The document then goes on to list the Muslim Brotherhood organizations and the organizations of its friends: Organizations such as CAIR, ISNA, ICNA among others.
Another example of recent cultural jihad are the attempts, in the wake of the terrorist car ramming attack in downtown Manhattan on October 31, to claim the war cry "Allahu Akbar", a supremacist term for "Allah is greater" -- meaning, greater than all other deities -- as something innocent and benign. A spokeswoman for the Council on American-Islamic Relations (CAIR) wrote in a piece for the New York Daily News:
"The next time you hear Allahu Akbar, whether... on an airplane, or in a shopping mall -- remember that the phrase used by millions of Muslims and Christians daily to praise God regardless of their circumstances, can never be justified for use when harming His creation."
The real purpose is more probably an attempt to condition people to the lie that "Allahu Akbar" is an innocent term -- so that the next time people hear it, they will not question its meaning, or fight or flee from a terrorist scene either from ignorance, or for fear of being labelled an "Islamophobe".
Another example of cultural jihad is the attempt to portray "jihad" as something other than what it really is -- war in the name of Islam against all non-Muslims. Instead, it is being portrayed as an "inner struggle" to "better oneself". All of this has as its purpose to condition people into believing that Islamist designs for Western society are benign and to distract from the fact that Islam is a supremacist ideology wishing to impose its rules of sharia upon the West, through peaceful or, if necessary, violent means [Sayyid Qutub, Social Justice in Islam].
Most successful of all the attempts at cultural jihad thus far has been the contention that Islam is a "religion of peace." In Islam, the phrase means that peace that will reign over the world after everyone has been converted to Islam. Nevertheless, many in the Western political, cultural and media establishment have accepted the inaccurate rendering to such an extent that years of evidence to the contrary and thousands of dead and wounded bodies from Islamic terrorist attacks have not been able to change this pretense. Furthermore, the constant repetition of this deception, just as the Muslim Brotherhood planned, has created a deep division between the establishment of the West and its citizenry.
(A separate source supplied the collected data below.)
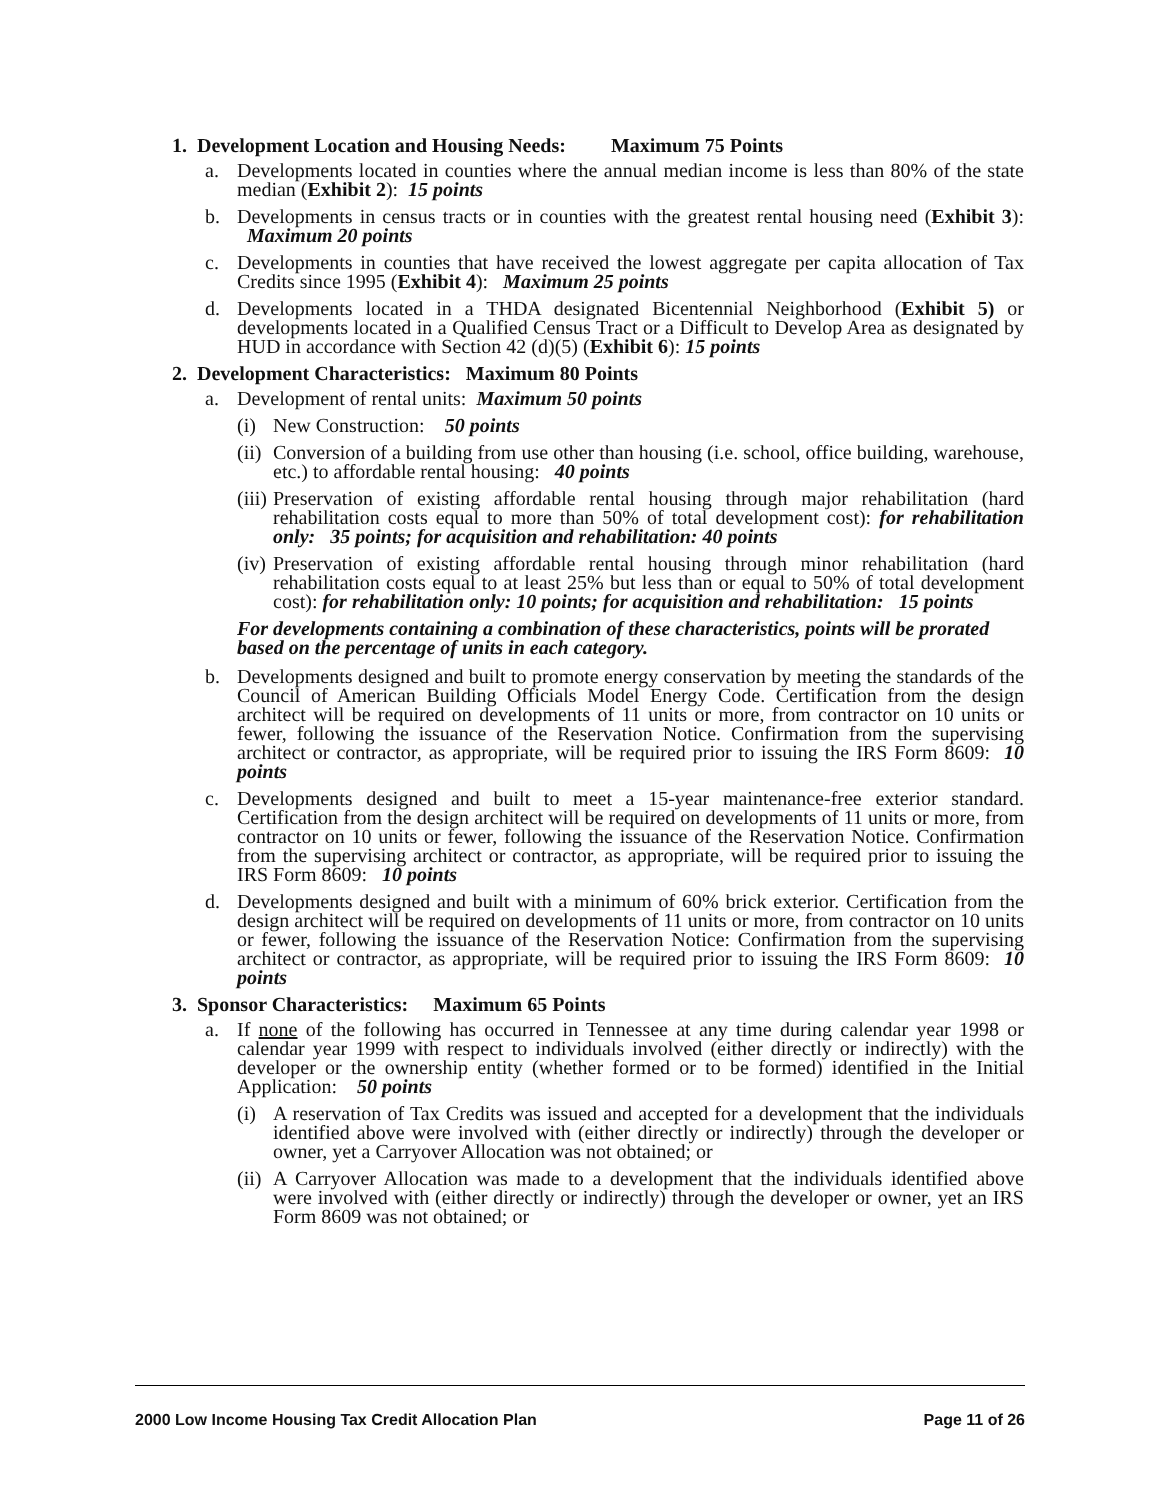1. Development Location and Housing Needs: Maximum 75 Points
a. Developments located in counties where the annual median income is less than 80% of the state median (Exhibit 2): 15 points
b. Developments in census tracts or in counties with the greatest rental housing need (Exhibit 3): Maximum 20 points
c. Developments in counties that have received the lowest aggregate per capita allocation of Tax Credits since 1995 (Exhibit 4): Maximum 25 points
d. Developments located in a THDA designated Bicentennial Neighborhood (Exhibit 5) or developments located in a Qualified Census Tract or a Difficult to Develop Area as designated by HUD in accordance with Section 42 (d)(5) (Exhibit 6): 15 points
2. Development Characteristics: Maximum 80 Points
a. Development of rental units: Maximum 50 points
(i) New Construction: 50 points
(ii) Conversion of a building from use other than housing (i.e. school, office building, warehouse, etc.) to affordable rental housing: 40 points
(iii) Preservation of existing affordable rental housing through major rehabilitation (hard rehabilitation costs equal to more than 50% of total development cost): for rehabilitation only: 35 points; for acquisition and rehabilitation: 40 points
(iv) Preservation of existing affordable rental housing through minor rehabilitation (hard rehabilitation costs equal to at least 25% but less than or equal to 50% of total development cost): for rehabilitation only: 10 points; for acquisition and rehabilitation: 15 points
For developments containing a combination of these characteristics, points will be prorated based on the percentage of units in each category.
b. Developments designed and built to promote energy conservation by meeting the standards of the Council of American Building Officials Model Energy Code. Certification from the design architect will be required on developments of 11 units or more, from contractor on 10 units or fewer, following the issuance of the Reservation Notice. Confirmation from the supervising architect or contractor, as appropriate, will be required prior to issuing the IRS Form 8609: 10 points
c. Developments designed and built to meet a 15-year maintenance-free exterior standard. Certification from the design architect will be required on developments of 11 units or more, from contractor on 10 units or fewer, following the issuance of the Reservation Notice. Confirmation from the supervising architect or contractor, as appropriate, will be required prior to issuing the IRS Form 8609: 10 points
d. Developments designed and built with a minimum of 60% brick exterior. Certification from the design architect will be required on developments of 11 units or more, from contractor on 10 units or fewer, following the issuance of the Reservation Notice: Confirmation from the supervising architect or contractor, as appropriate, will be required prior to issuing the IRS Form 8609: 10 points
3. Sponsor Characteristics: Maximum 65 Points
a. If none of the following has occurred in Tennessee at any time during calendar year 1998 or calendar year 1999 with respect to individuals involved (either directly or indirectly) with the developer or the ownership entity (whether formed or to be formed) identified in the Initial Application: 50 points
(i) A reservation of Tax Credits was issued and accepted for a development that the individuals identified above were involved with (either directly or indirectly) through the developer or owner, yet a Carryover Allocation was not obtained; or
(ii) A Carryover Allocation was made to a development that the individuals identified above were involved with (either directly or indirectly) through the developer or owner, yet an IRS Form 8609 was not obtained; or
2000 Low Income Housing Tax Credit Allocation Plan Page 11 of 26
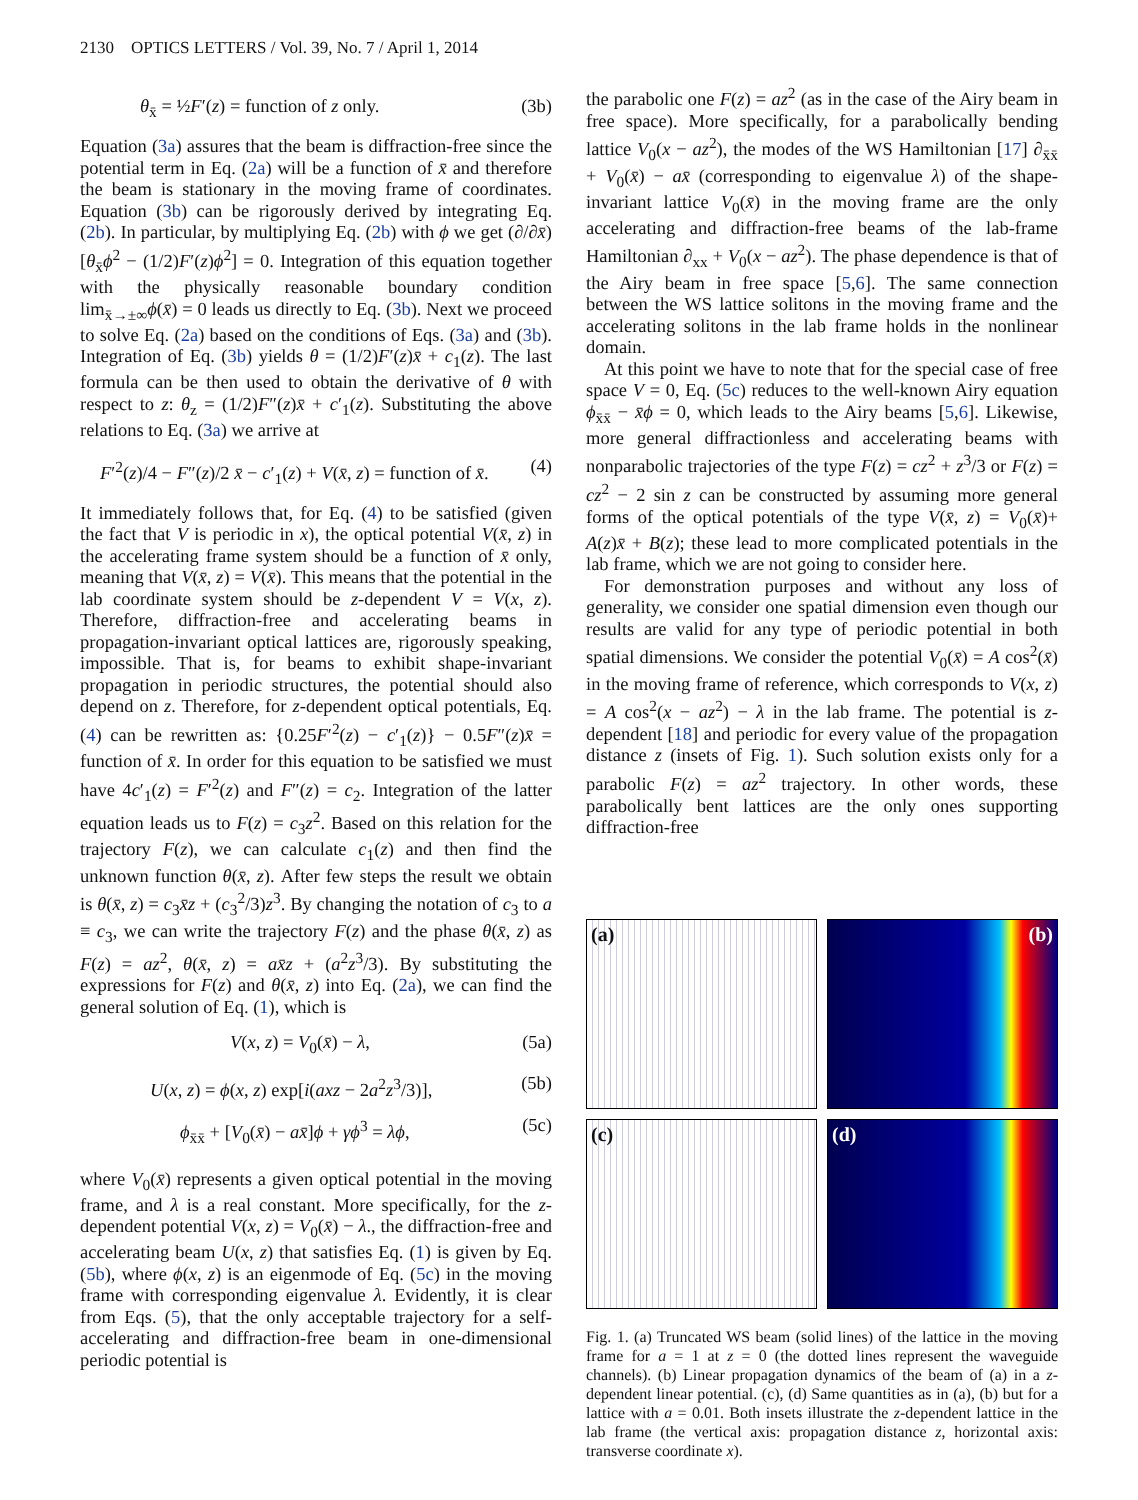2130 OPTICS LETTERS / Vol. 39, No. 7 / April 1, 2014
θ<sub>x̄</sub> = ½F′(z) = function of z only. (3b)
Equation (3a) assures that the beam is diffraction-free since the potential term in Eq. (2a) will be a function of x̄ and therefore the beam is stationary in the moving frame of coordinates. Equation (3b) can be rigorously derived by integrating Eq. (2b). In particular, by multiplying Eq. (2b) with ϕ we get (∂/∂x̄)[θ<sub>x̄</sub>ϕ<sup>2</sup> − (1/2)F′(z)ϕ<sup>2</sup>] = 0. Integration of this equation together with the physically reasonable boundary condition lim<sub>x̄→±∞</sub>ϕ(x̄) = 0 leads us directly to Eq. (3b). Next we proceed to solve Eq. (2a) based on the conditions of Eqs. (3a) and (3b). Integration of Eq. (3b) yields θ = (1/2)F′(z)x̄ + c<sub>1</sub>(z). The last formula can be then used to obtain the derivative of θ with respect to z: θ<sub>z</sub> = (1/2)F″(z)x̄ + c′<sub>1</sub>(z). Substituting the above relations to Eq. (3a) we arrive at
F′<sup>2</sup>(z)/4 − F″(z)/2 x̄ − c′<sub>1</sub>(z) + V(x̄, z) = function of x̄. (4)
It immediately follows that, for Eq. (4) to be satisfied (given the fact that V is periodic in x), the optical potential V(x̄, z) in the accelerating frame system should be a function of x̄ only, meaning that V(x̄, z) = V(x̄). This means that the potential in the lab coordinate system should be z-dependent V = V(x, z). Therefore, diffraction-free and accelerating beams in propagation-invariant optical lattices are, rigorously speaking, impossible. That is, for beams to exhibit shape-invariant propagation in periodic structures, the potential should also depend on z. Therefore, for z-dependent optical potentials, Eq. (4) can be rewritten as: {0.25F′<sup>2</sup>(z) − c′<sub>1</sub>(z)} − 0.5F″(z)x̄ = function of x̄. In order for this equation to be satisfied we must have 4c′<sub>1</sub>(z) = F′<sup>2</sup>(z) and F″(z) = c<sub>2</sub>. Integration of the latter equation leads us to F(z) = c<sub>3</sub>z<sup>2</sup>. Based on this relation for the trajectory F(z), we can calculate c<sub>1</sub>(z) and then find the unknown function θ(x̄, z). After few steps the result we obtain is θ(x̄, z) = c<sub>3</sub>x̄z + (c<sub>3</sub><sup>2</sup>/3)z<sup>3</sup>. By changing the notation of c<sub>3</sub> to a ≡ c<sub>3</sub>, we can write the trajectory F(z) and the phase θ(x̄, z) as F(z) = az<sup>2</sup>, θ(x̄, z) = ax̄z + (a<sup>2</sup>z<sup>3</sup>/3). By substituting the expressions for F(z) and θ(x̄, z) into Eq. (2a), we can find the general solution of Eq. (1), which is
V(x, z) = V<sub>0</sub>(x̄) − λ, (5a)
U(x, z) = ϕ(x, z) exp[i(axz − 2a<sup>2</sup>z<sup>3</sup>/3)], (5b)
ϕ<sub>x̄x̄</sub> + [V<sub>0</sub>(x̄) − ax̄]ϕ + γϕ<sup>3</sup> = λϕ, (5c)
where V<sub>0</sub>(x̄) represents a given optical potential in the moving frame, and λ is a real constant. More specifically, for the z-dependent potential V(x, z) = V<sub>0</sub>(x̄) − λ., the diffraction-free and accelerating beam U(x, z) that satisfies Eq. (1) is given by Eq. (5b), where ϕ(x, z) is an eigenmode of Eq. (5c) in the moving frame with corresponding eigenvalue λ. Evidently, it is clear from Eqs. (5), that the only acceptable trajectory for a self-accelerating and diffraction-free beam in one-dimensional periodic potential is
the parabolic one F(z) = az<sup>2</sup> (as in the case of the Airy beam in free space). More specifically, for a parabolically bending lattice V<sub>0</sub>(x − az<sup>2</sup>), the modes of the WS Hamiltonian [17] ∂<sub>x̄x̄</sub> + V<sub>0</sub>(x̄) − ax̄ (corresponding to eigenvalue λ) of the shape-invariant lattice V<sub>0</sub>(x̄) in the moving frame are the only accelerating and diffraction-free beams of the lab-frame Hamiltonian ∂<sub>xx</sub> + V<sub>0</sub>(x − az<sup>2</sup>). The phase dependence is that of the Airy beam in free space [5,6]. The same connection between the WS lattice solitons in the moving frame and the accelerating solitons in the lab frame holds in the nonlinear domain.
At this point we have to note that for the special case of free space V = 0, Eq. (5c) reduces to the well-known Airy equation ϕ<sub>x̄x̄</sub> − x̄ϕ = 0, which leads to the Airy beams [5,6]. Likewise, more general diffractionless and accelerating beams with nonparabolic trajectories of the type F(z) = cz<sup>2</sup> + z<sup>3</sup>/3 or F(z) = cz<sup>2</sup> − 2 sin z can be constructed by assuming more general forms of the optical potentials of the type V(x̄, z) = V<sub>0</sub>(x̄)+ A(z)x̄ + B(z); these lead to more complicated potentials in the lab frame, which we are not going to consider here.
For demonstration purposes and without any loss of generality, we consider one spatial dimension even though our results are valid for any type of periodic potential in both spatial dimensions. We consider the potential V<sub>0</sub>(x̄) = A cos<sup>2</sup>(x̄) in the moving frame of reference, which corresponds to V(x, z) = A cos<sup>2</sup>(x − az<sup>2</sup>) − λ in the lab frame. The potential is z-dependent [18] and periodic for every value of the propagation distance z (insets of Fig. 1). Such solution exists only for a parabolic F(z) = az<sup>2</sup> trajectory. In other words, these parabolically bent lattices are the only ones supporting diffraction-free
(a)
(b)
(c)
(d)
Fig. 1. (a) Truncated WS beam (solid lines) of the lattice in the moving frame for a = 1 at z = 0 (the dotted lines represent the waveguide channels). (b) Linear propagation dynamics of the beam of (a) in a z-dependent linear potential. (c), (d) Same quantities as in (a), (b) but for a lattice with a = 0.01. Both insets illustrate the z-dependent lattice in the lab frame (the vertical axis: propagation distance z, horizontal axis: transverse coordinate x).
Western civilization is indeed "destroying itself from within" by, among other things, giving in and submitting to Islam.
Mattel's new Hijab Barbie is an example of Western regression -- a development that women, especially those who define themselves as feminists, should be ashamed to promote, let alone celebrate. If, despite this, they decide to celebrate it anyway, they should at least do so in the knowledge that, far from creating more equality for women, they have quite simply been made the useful idiots of cultural jihad.
John Richardson is a researcher based in the United States.